Records shown below:

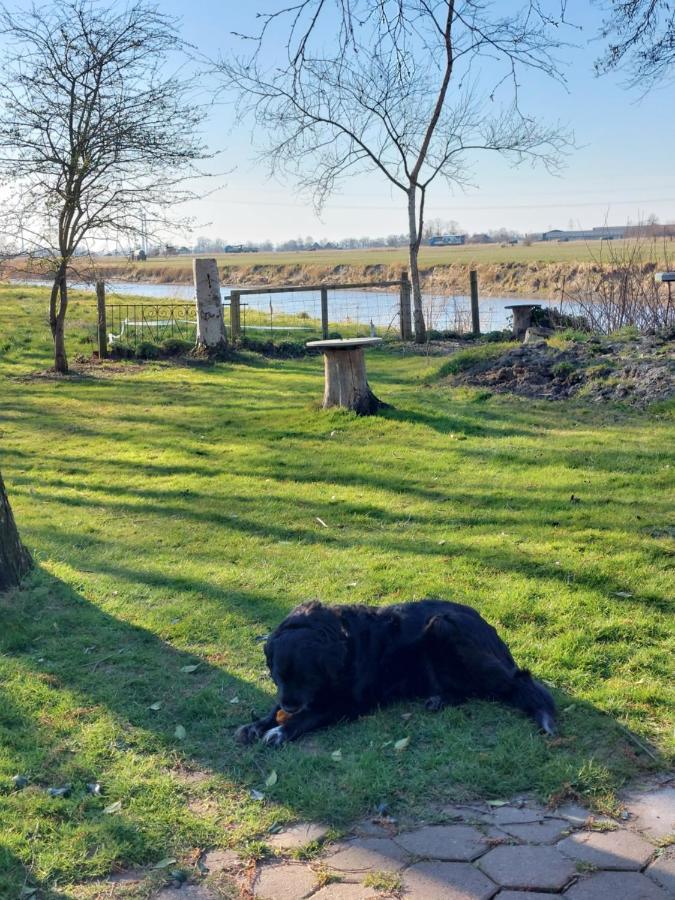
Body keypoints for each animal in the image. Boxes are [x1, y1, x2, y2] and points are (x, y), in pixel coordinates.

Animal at [235, 596, 556, 744]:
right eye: (277, 676)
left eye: (308, 677)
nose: (290, 705)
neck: (341, 639)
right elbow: (273, 707)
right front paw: (258, 724)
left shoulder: (349, 703)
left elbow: (309, 716)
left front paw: (281, 730)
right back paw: (439, 699)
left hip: (443, 626)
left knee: (516, 683)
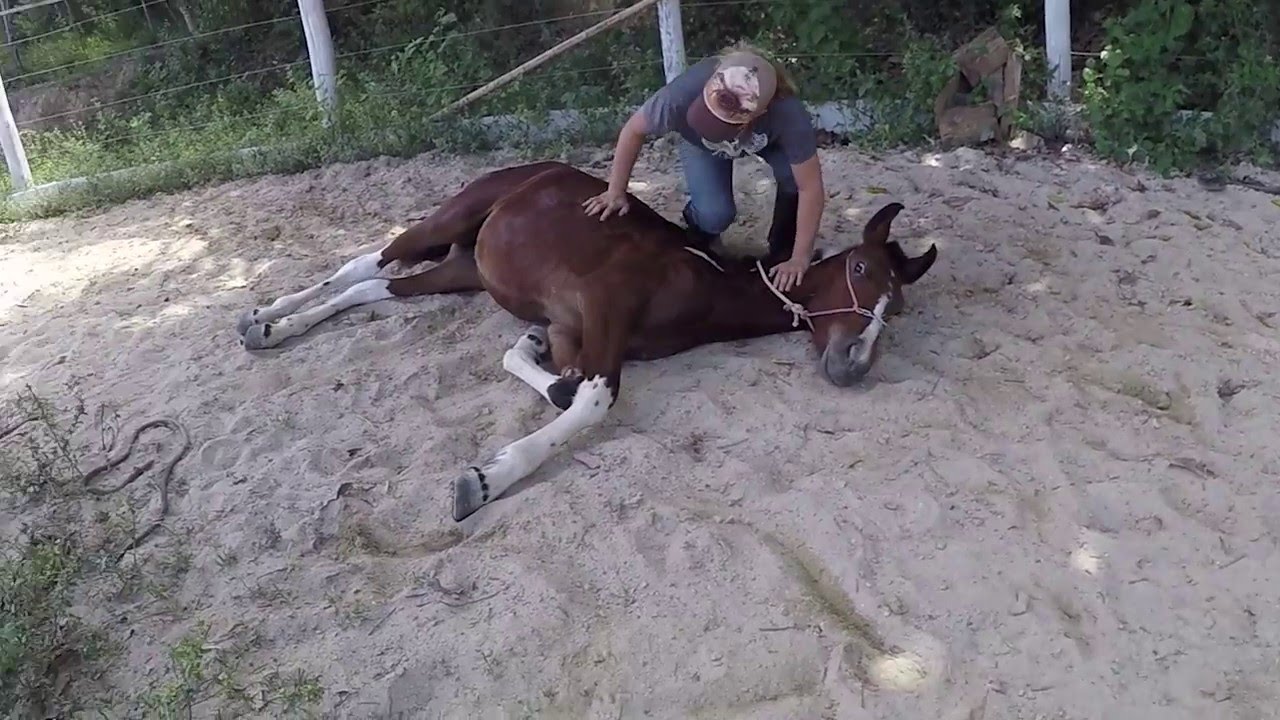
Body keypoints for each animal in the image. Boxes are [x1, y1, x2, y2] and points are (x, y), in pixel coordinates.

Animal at [238, 159, 942, 517]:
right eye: (860, 271)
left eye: (898, 306)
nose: (852, 364)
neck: (701, 279)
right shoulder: (601, 311)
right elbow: (593, 399)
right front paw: (484, 480)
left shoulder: (572, 329)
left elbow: (543, 370)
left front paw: (545, 376)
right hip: (450, 222)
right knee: (369, 260)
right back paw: (267, 317)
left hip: (466, 268)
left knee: (376, 288)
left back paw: (273, 326)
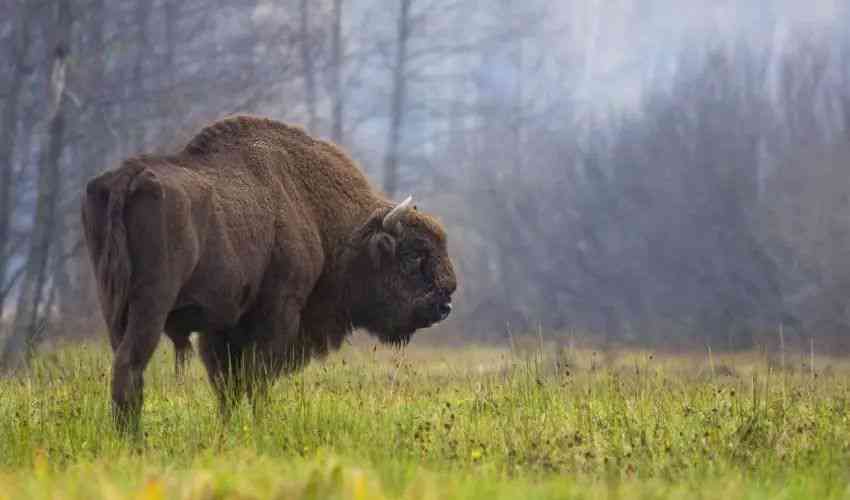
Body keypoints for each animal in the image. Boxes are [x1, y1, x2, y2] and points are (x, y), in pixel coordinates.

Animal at [83, 116, 458, 430]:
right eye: (414, 255)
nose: (445, 303)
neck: (318, 214)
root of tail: (127, 177)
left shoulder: (222, 327)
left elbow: (229, 385)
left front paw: (228, 429)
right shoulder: (278, 314)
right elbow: (256, 379)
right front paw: (260, 426)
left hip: (112, 305)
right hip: (151, 304)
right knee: (130, 365)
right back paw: (134, 440)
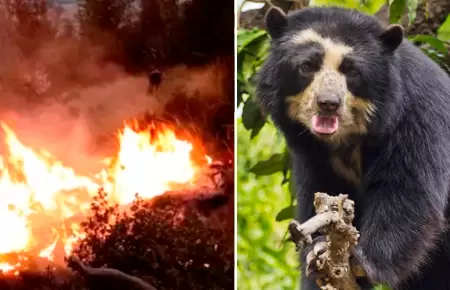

End of Records shown.

* **What you have to do**: Leave the pictures out, then output exactly the lines from the "right back paw: (267, 317)" line through the end of the records above, and no others.

* **Solved exercise**:
right back paw: (267, 317)
left hip: (466, 268)
left knee: (376, 288)
left back paw: (273, 326)
Body keypoints for each animal in the image. Boxes are [x1, y1, x2, y2] and points are (x, y), in pixel coordinates.

Animal at [83, 116, 458, 430]:
right eye: (414, 255)
nose: (445, 303)
neck: (318, 214)
root of tail: (127, 177)
left shoulder: (222, 327)
left elbow: (229, 385)
left front paw: (228, 429)
right shoulder: (278, 314)
right elbow: (256, 379)
right front paw: (260, 426)
left hip: (112, 305)
right hip: (151, 304)
right knee: (130, 365)
right back paw: (134, 440)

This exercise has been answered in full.